RhoGDI phosphorylation by PKC promotes its interaction with death receptor p75 NTR to gate axon growth and neuron survival.

How receptors juggle their interactions with multiple downstream effectors remains poorly understood. Here we show that the outcome of death receptor p75 NTR signaling is determined through competition of effectors for interaction with its intracellular domain, in turn dictated by the nature of the ligand. While NGF induces release of RhoGDI through recruitment of RIP2, thus decreasing RhoA activity in favor of NFkB signaling, MAG induces PKC-mediated phosphorylation of the RhoGDI N-terminus, promoting its interaction with the juxtamembrane domain of p75 NTR , disengaging RIP2, and enhancing RhoA activity in detriment of NF-kB. This results in stunted neurite outgrowth and apoptosis in cerebellar granule neurons.
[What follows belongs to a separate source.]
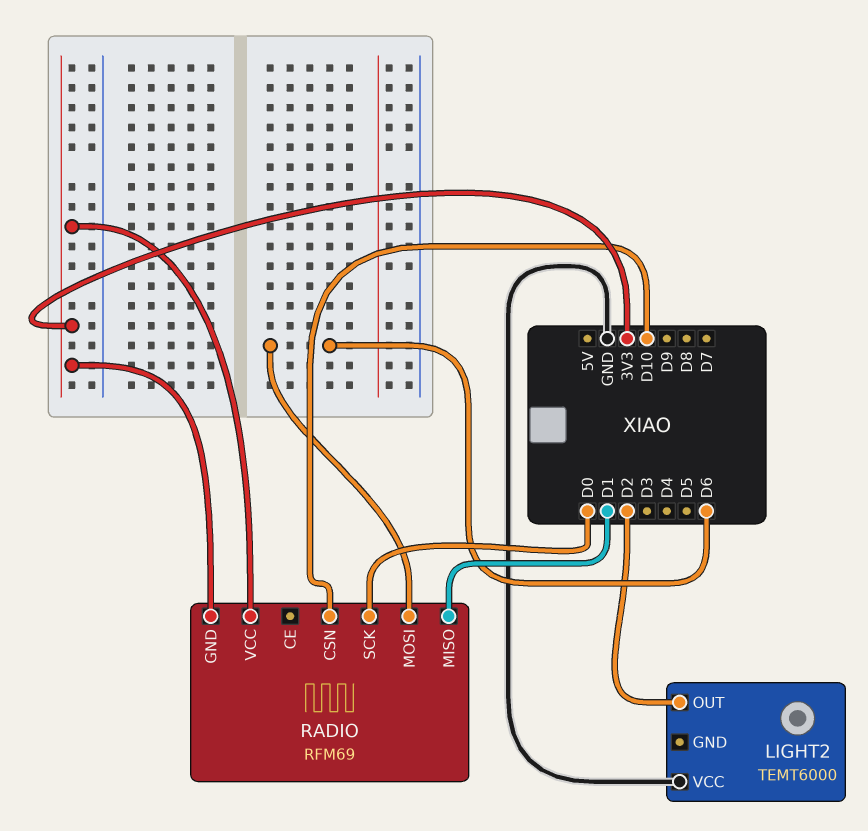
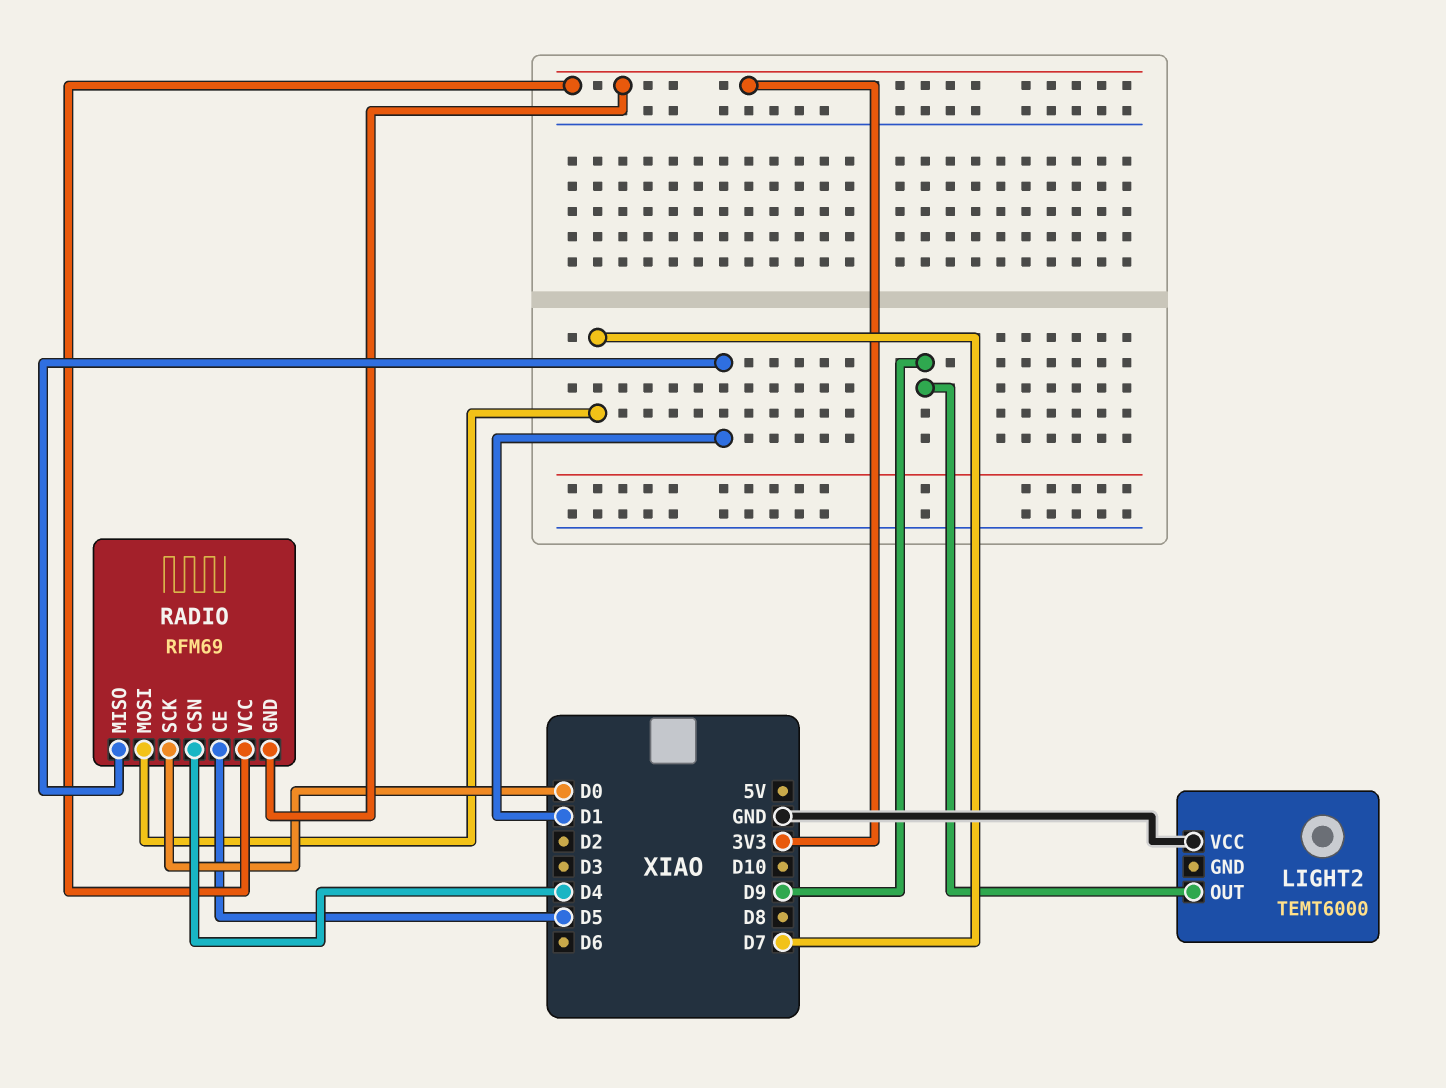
LIGHT2 pin OUT: D2 -> D9
RADIO pin CE: none -> D5
RADIO pin CSN: D10 -> D4
RADIO pin MOSI: D6 -> D7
If presented simultaneously, MAG prevails over NGF. The NMR solution structure of the complex between the RhoGDI N-terminus and p75 NTR juxtamembrane domain reveals previously unknown structures of these proteins and clarifies the mechanism of p75 NTR activation. These results show how ligand-directed competition between RIP2 and RhoGDI for p75 NTR engagement determine axon growth and neuron survival. Similar principles are likely at work in other receptors engaging multiple effectors and signaling pathways.